The target specificity of X-Sgc8-LM was also evidenced by confocal microscopy (Figure 4). At a high concentration (200 nm), disassembled Sgc8-LM freely inserted into cell membranes of both CEM and Ramos without specificity after incubation at 37°C for 2 h. Conversely, the red fluorescence of X-Sgc8-LM was observed only after incubation with CEM under the same conditions. Cross-linking is, therefore, able to overcome the disassembly of the lipid core to give better target-recognition ability. Moreover, as compared with the strong binding of Lib-LM towards both positive and negative cells, X-Lib-LM recognized neither CEM nor Ramos, thus suggesting the loss of nonselective binding ability after cross-linking (see Figure S13). Thus, considering the selective targeting ability, lipid-core loading capacity, and excellent biocompatibility (see Figure S14) of the cross-linked aptamer-lipid micelles reported herein, we envision that future studies will focus on applications in targeted bioanalysis and cancer theranostics.

Figure 4.

Confocal microscopy images of CEM and Ramos cells treated with Sgc8-LM and X-Sgc8-LM. X-Sgc8-LM (200 nm) targeted only CEM cells, whereas non-cross-linked Sgc8-LM recognized both CEM and Ramos cells after incubation for 2 h. Scale bar: 20 μm.

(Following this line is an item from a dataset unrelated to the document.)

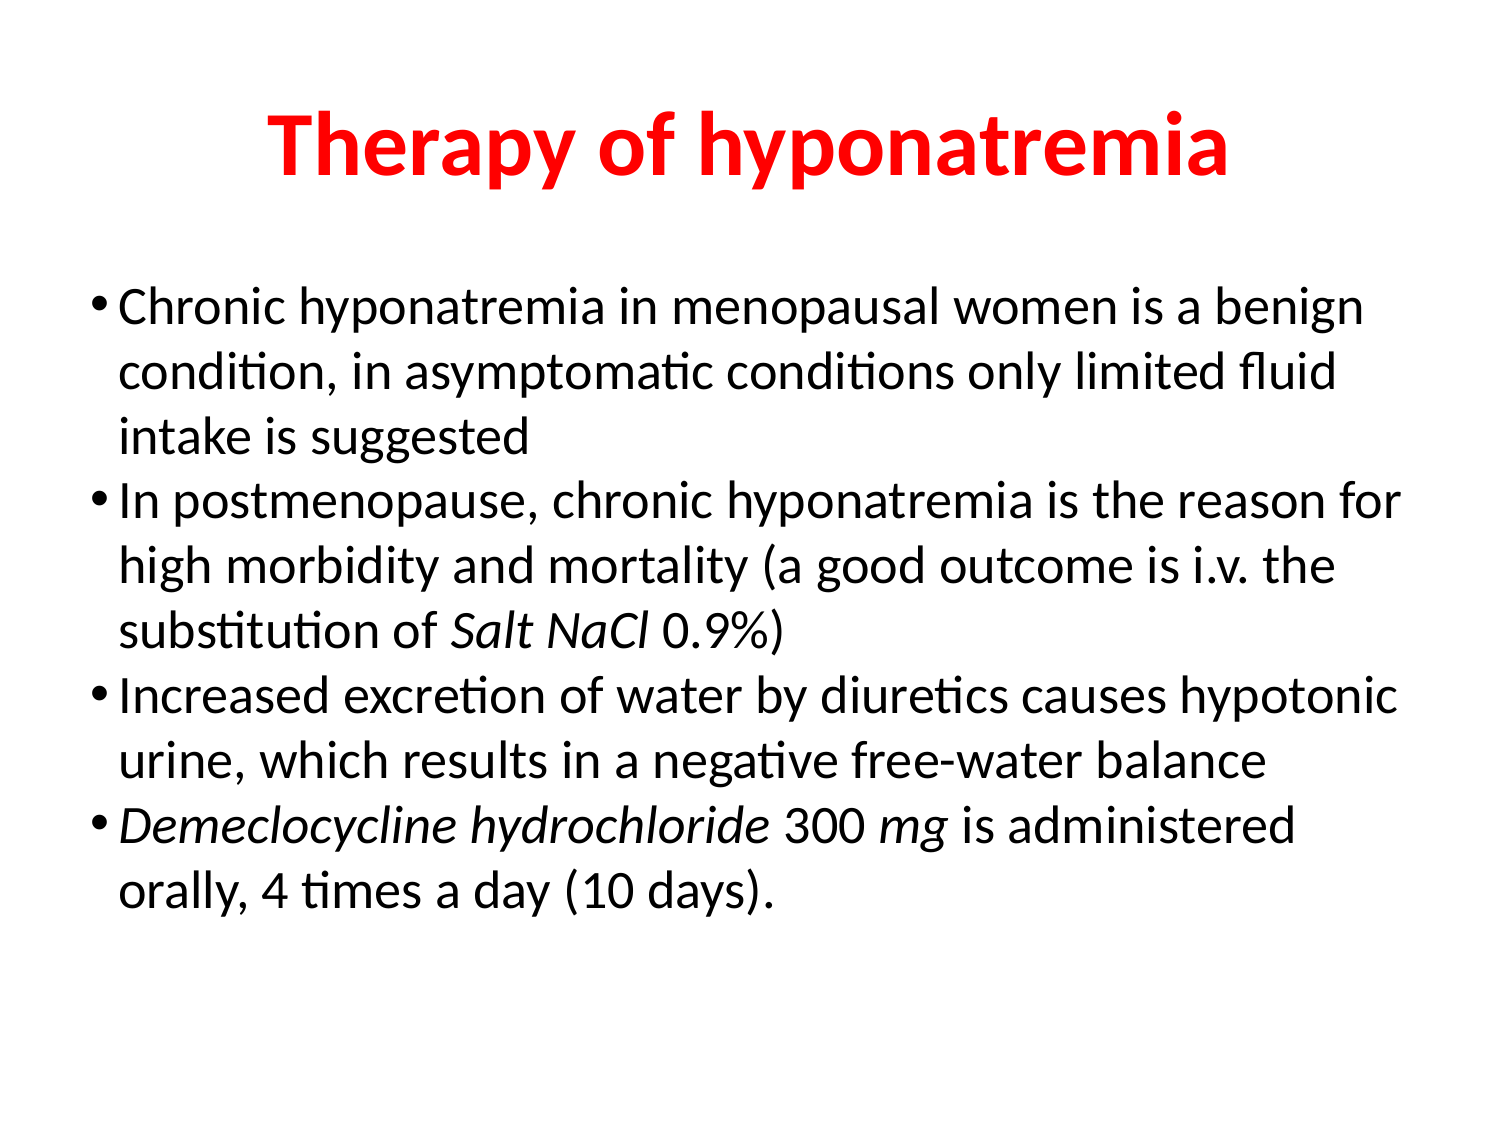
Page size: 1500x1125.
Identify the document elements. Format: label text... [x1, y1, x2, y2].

list Chronic hyponatremia in menopausal women is a benign condition, in asymptomatic conditions only limited fluid intake is suggested In postmenopause, chronic hyponatremia is the reason for high morbidity and mortality (a good outcome is i.v. the substitution of Salt NaCl 0.9%) Increased excretion of water by diuretics causes hypotonic urine, which results in a negative free-water balance Demeclocycline hydrochloride 300 mg is administered orally, 4 times a day (10 days). [75, 262, 1425, 1067]
title Therapy of hyponatremia [75, 45, 1425, 233]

In summary, we have developed a facile and effective cross-linking strategy to equip aptamer–lipid micelles with enhanced stability and improved specificity to target cancer cells. Micelles exhibited specificity at a low concentration (25 nm), but lost targeting ability at high concentration (200 nm), thus indicating the necessity of stabilizing micellar structures. The novel incorporation of biocompatible methacrylamide units^[23] provides a straightforward approach with no extra cross-linker needed. The simplified free-radical cross-linking of aptamer–lipid micelles promotes cancer-cell recognition, while significantly mitigating nonspecific binding. Continued research on building stimuli-responsive micelle structures will further lead to feasible drug-release systems. Thus, given the potential for versatile modification of the lipid core and aptamer, this cross-linked nanoassembly is promising for applications in targeted cellular imaging, gene therapy, and drug delivery.